On Wed, Nov 12, 2014 at 10:23 PM, Donn Cave
Maybe it does, and I only need a clue to the syntax. I have seen it used only for the size of the struct; I'm looking for the size of a field - and devoid of parentheses or other adornments, so I can tack it onto something like Word or Int. You could define type aliases for other variable-size foreign types, like Float8 etc. and use #fieldsize to select them.
Oh I see. Maybe this: #let fieldsize t, f = "%lu", (unsigned long)sizeof(((t *)0)->f) c :: Word#{fieldsize example, c} Of course you will wind up with Word64 for a double which is not that great, and you lose signedness. The hsc_type macro has some ridiculous but effective hackery to figure that out. So I bet a #fieldtype macro can be defined without too much trouble, perhaps without even having to modify hsc2hs.
I don't know language-c. Lots of interesting potential there if it works well.
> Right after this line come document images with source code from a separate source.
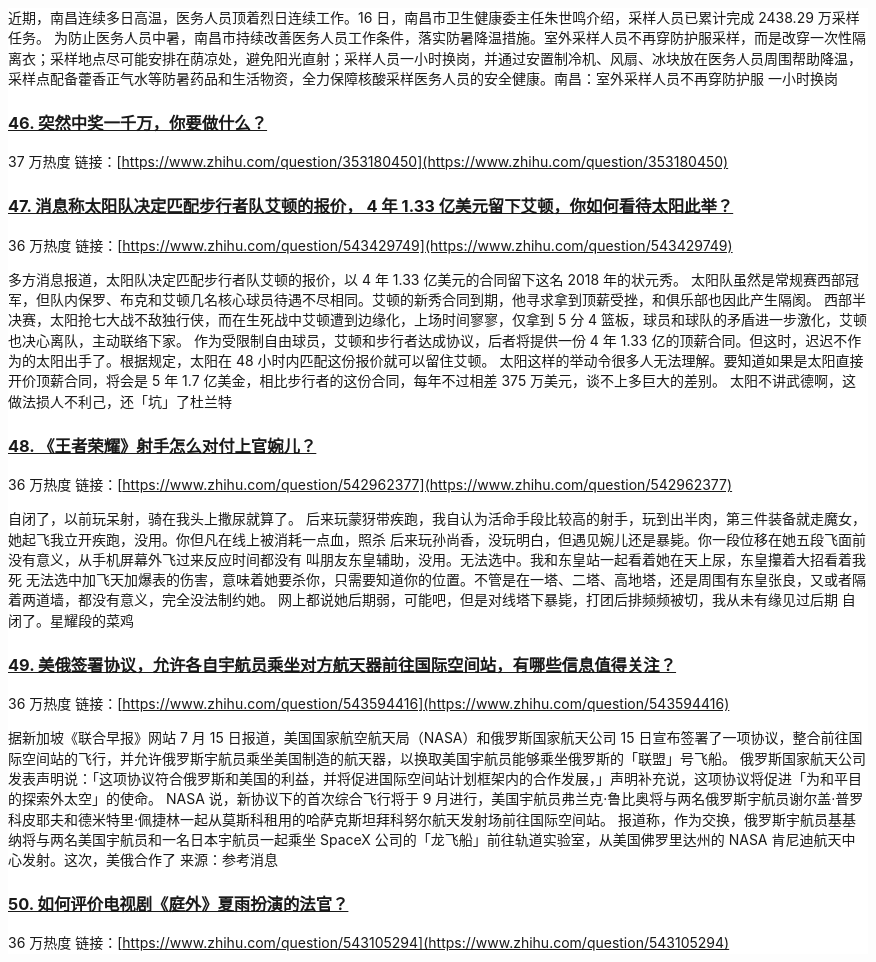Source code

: 近期，南昌连续多日高温，医务人员顶着烈日连续工作。16 日，南昌市卫生健康委主任朱世鸣介绍，采样人员已累计完成 2438.29 万采样任务。 为防止医务人员中暑，南昌市持续改善医务人员工作条件，落实防暑降温措施。室外采样人员不再穿防护服采样，而是改穿一次性隔离衣；采样地点尽可能安排在荫凉处，避免阳光直射；采样人员一小时换岗，并通过安置制冷机、风扇、冰块放在医务人员周围帮助降温，采样点配备藿香正气水等防暑药品和生活物资，全力保障核酸采样医务人员的安全健康。南昌：室外采样人员不再穿防护服 一小时换岗

### [46. 突然中奖一千万，你要做什么？](https://www.zhihu.com/question/353180450)
37 万热度 链接：[https://www.zhihu.com/question/353180450](https://www.zhihu.com/question/353180450)



### [47. 消息称太阳队决定匹配步行者队艾顿的报价， 4 年 1.33 亿美元留下艾顿，你如何看待太阳此举？](https://www.zhihu.com/question/543429749)
36 万热度 链接：[https://www.zhihu.com/question/543429749](https://www.zhihu.com/question/543429749)

多方消息报道，太阳队决定匹配步行者队艾顿的报价，以 4 年 1.33 亿美元的合同留下这名 2018 年的状元秀。 太阳队虽然是常规赛西部冠军，但队内保罗、布克和艾顿几名核心球员待遇不尽相同。艾顿的新秀合同到期，他寻求拿到顶薪受挫，和俱乐部也因此产生隔阂。 西部半决赛，太阳抢七大战不敌独行侠，而在生死战中艾顿遭到边缘化，上场时间寥寥，仅拿到 5 分 4 篮板，球员和球队的矛盾进一步激化，艾顿也决心离队，主动联络下家。 作为受限制自由球员，艾顿和步行者达成协议，后者将提供一份 4 年 1.33 亿的顶薪合同。但这时，迟迟不作为的太阳出手了。根据规定，太阳在 48 小时内匹配这份报价就可以留住艾顿。 太阳这样的举动令很多人无法理解。要知道如果是太阳直接开价顶薪合同，将会是 5 年 1.7 亿美金，相比步行者的这份合同，每年不过相差 375 万美元，谈不上多巨大的差别。 太阳不讲武德啊，这做法损人不利己，还「坑」了杜兰特

### [48. 《王者荣耀》射手怎么对付上官婉儿？](https://www.zhihu.com/question/542962377)
36 万热度 链接：[https://www.zhihu.com/question/542962377](https://www.zhihu.com/question/542962377)

自闭了，以前玩呆射，骑在我头上撒尿就算了。 后来玩蒙犽带疾跑，我自认为活命手段比较高的射手，玩到出半肉，第三件装备就走魔女，她起飞我立开疾跑，没用。你但凡在线上被消耗一点血，照杀 后来玩孙尚香，没玩明白，但遇见婉儿还是暴毙。你一段位移在她五段飞面前没有意义，从手机屏幕外飞过来反应时间都没有 叫朋友东皇辅助，没用。无法选中。我和东皇站一起看着她在天上尿，东皇攥着大招看着我死 无法选中加飞天加爆表的伤害，意味着她要杀你，只需要知道你的位置。不管是在一塔、二塔、高地塔，还是周围有东皇张良，又或者隔着两道墙，都没有意义，完全没法制约她。 网上都说她后期弱，可能吧，但是对线塔下暴毙，打团后排频频被切，我从未有缘见过后期 自闭了。星耀段的菜鸡

### [49. 美俄签署协议，允许各自宇航员乘坐对方航天器前往国际空间站，有哪些信息值得关注？](https://www.zhihu.com/question/543594416)
36 万热度 链接：[https://www.zhihu.com/question/543594416](https://www.zhihu.com/question/543594416)

据新加坡《联合早报》网站 7 月 15 日报道，美国国家航空航天局（NASA）和俄罗斯国家航天公司 15 日宣布签署了一项协议，整合前往国际空间站的飞行，并允许俄罗斯宇航员乘坐美国制造的航天器，以换取美国宇航员能够乘坐俄罗斯的「联盟」号飞船。 俄罗斯国家航天公司发表声明说：「这项协议符合俄罗斯和美国的利益，并将促进国际空间站计划框架内的合作发展，」声明补充说，这项协议将促进「为和平目的探索外太空」的使命。 NASA 说，新协议下的首次综合飞行将于 9 月进行，美国宇航员弗兰克·鲁比奥将与两名俄罗斯宇航员谢尔盖·普罗科皮耶夫和德米特里·佩捷林一起从莫斯科租用的哈萨克斯坦拜科努尔航天发射场前往国际空间站。 报道称，作为交换，俄罗斯宇航员基基纳将与两名美国宇航员和一名日本宇航员一起乘坐 SpaceX 公司的「龙飞船」前往轨道实验室，从美国佛罗里达州的 NASA 肯尼迪航天中心发射。这次，美俄合作了 来源：参考消息

### [50. 如何评价电视剧《庭外》夏雨扮演的法官？](https://www.zhihu.com/question/543105294)
36 万热度 链接：[https://www.zhihu.com/question/543105294](https://www.zhihu.com/question/543105294)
Just because I was curious, I wrote up an implementation last night. It converts: typedef int xy_t; struct example { xy_t a; }; to module Example_generated where import qualified Example as M #let alignment t = "%lu", (unsigned long)offsetof(struct {char x__; t (y__); }, y__) -- struct example sizeOf_example :: Int sizeOf_example = #size example alignment_example :: Int alignment_example = #{alignment example} poke_example_a :: (#type xy_t) -> Ptr M.Example -> IO () poke_example_a = (#poke example, a) peek_example_a :: Ptr M.Example -> IO (#type xy_t) peek_example_a = (#peek example, a) Of course now it occurs to me that if instead I emitted the typedef as 'type Xy_t = CInt' then I could hardcode the primitive C types and not need #type anymore. I'd want to emit type synonyms anyway for function typedefs. And naturally further complexity is in store for declarations like 'char c, *const *s'. One thing is I just ignore unnamed structs, since I couldn't figure out how to write a #poke for them. And then of course I want to filter by header so I don't always generate 50 zillion declarations from system headers, and now using #type instead of type synonyms looks better, otherwise I wind up needing hs versions of all system headers. So it seems feasible, but is naturally fraught with details that will turn it into a real project rather than a quick hack. Since I don't really plan to write any more FFIs in the near future, that's where I'll leave it :) Your #fieldtype macro certainly seems more practical to get something useful working quickly.